Personal information
- Full name: Seamus McNamara
- Nickname(s): Shae
- Date of birth: June 2, 1985 (age 39)
- Place of birth: Milwaukee, WI, USA
- Draft: No. 47, 2010 rookie draft
- Height: 204 cm (6 ft 8 in)
- Weight: 104 kg (229 lb)
- Position(s): Forward

Playing career^{1}
- Years: Club / Games (Goals)
- 2010–2012: Collingwood / 0 (0)
- ^{1} Playing statistics correct to the end of 2012.

= Seamus McNamara =

Seamus McNamara (born June 2, 1985) is an American-born former Australian rules footballer in the Australian Football League (AFL), and former professional basketball player.

McNamara signed a two-year international rookie contract and was selected by the Collingwood Football Club in the 2009 AFL rookie draft at pick 47.

Collingwood discovered McNamara, who played four seasons of NCAA Division I collegiate basketball in the US for Marist College in New York before playing one season of professional basketball in Germany for TSV Dachau Spurs.

When Collingwood gave out their jumper numbers for the 2010 season, McNamara requested the recently vacated number 23 (formerly worn by Anthony Rocca). Instead, McNamara was given the number 50 after Collingwood wished to keep the number 23 vacant after Rocca's departure. McNamara later said his number 50 could represent the 50 states of the United States.

On March 13, 2010, McNamara played in his first competitive match against an opposition team (a 61-point win over in a VFL pre-season game).

McNamara is the fifth player to be born in the United States to be associated with an AFL club and the first American-born player to play for Collingwood.
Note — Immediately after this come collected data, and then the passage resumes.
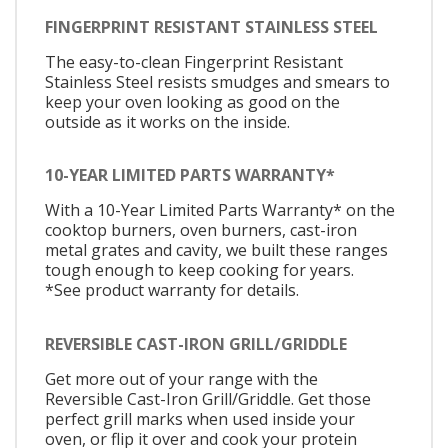
FINGERPRINT RESISTANT STAINLESS STEEL
The easy-to-clean Fingerprint Resistant
Stainless Steel resists smudges and smears to
keep your oven looking as good on the
outside as it works on the inside.
10-YEAR LIMITED PARTS WARRANTY*
With a 10-Year Limited Parts Warranty* on the
cooktop burners, oven burners, cast-iron
metal grates and cavity, we built these ranges
tough enough to keep cooking for years.
*See product warranty for details.
REVERSIBLE CAST-IRON GRILL/GRIDDLE
Get more out of your range with the
Reversible Cast-Iron Grill/Griddle. Get those
perfect grill marks when used inside your
oven, or flip it over and cook your protein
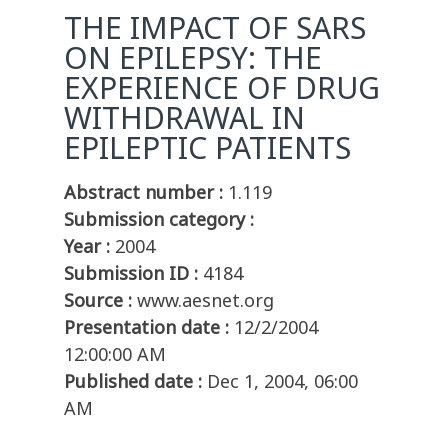
THE IMPACT OF SARS
ON EPILEPSY: THE
EXPERIENCE OF DRUG
WITHDRAWAL IN
EPILEPTIC PATIENTS
Abstract number :
1.119
Submission category :
Year :
2004
Submission ID :
4184
Source :
www.aesnet.org
Presentation date :
12/2/2004
12:00:00 AM
Published date :
Dec 1, 2004, 06:00
AM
In September 2012, McNamara was delisted by Collingwood after having played three NAB pre-season cup matches for the club. After being delisted from Collingwood McNamara returned to his original sport, signing on to play with the Sandringham Sabres in the South East Australian Basketball League. In 2012, McNamara was delisted from the Sandringham Sabres.